We initiate coverage on Ipca Laboratories with an overweight rating and a price target of R1,101 a share. Steadily growing India formulations, further ramp-up in anti-malarials and capacity de-bottleneck for the US should drive 23% FY14-16e EPS CAGR (vs 16.3% for MS coverage). This, with a healthy ROE (23%) relative to peers, makes Ipca our preferred healthcare mid-cap stock.

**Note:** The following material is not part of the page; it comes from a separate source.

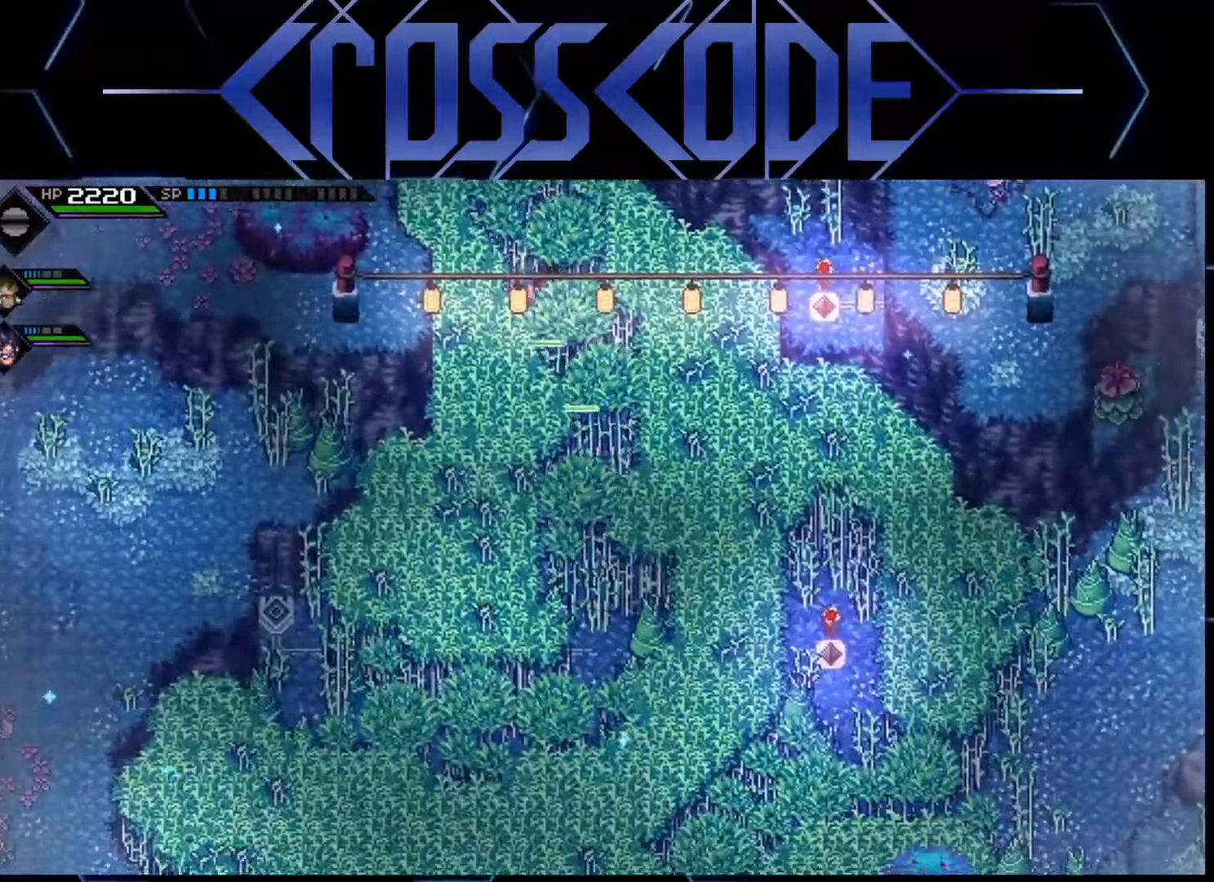
{"buttons": ["X"], "left_stick": "down-right", "right_stick": "center", "events": [[50, "X", "down"], [183, "X", "up"], [283, "X", "down"], [383, "X", "up"], [450, "left_stick", "down-right"], [467, "X", "down"]]}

Ipca currently trades at 16.2x and 13x our FY15e and FY16e EPS, ~20-25% discount to its large-cap peers. We believe that current valuations can sustain, driven by better earnings visibility, favourable positioning compared to other India pharma mid caps and visibility of 505(b)(2) products. Our price target is 17.5x FY16e EPS.
We see robust medium-term revenue growth of 19% (vs industry mean 15%) driven by strong growth in key segments: (a) India formulations (32% share) to grow above industry average (15-16%); (b) ramp-up in anti-malarial exports (14% share) to continue; (c) US (8% share) revenues to double to US$80 million by FY16e (F13: $40 million), helped by capacity debottlenecking post Indore SEZ commercialisation.
Full backward integration supports steadily improving-to-stable margins. Ipca is the only vertically integrated WHO-pre-qualified maker of anti-malarials, as per management. In addition, Ipca is amongst the leaders globally in various APIs, and looks poised to become an end-to-end player (implying better OPM) upon further formulation approvals.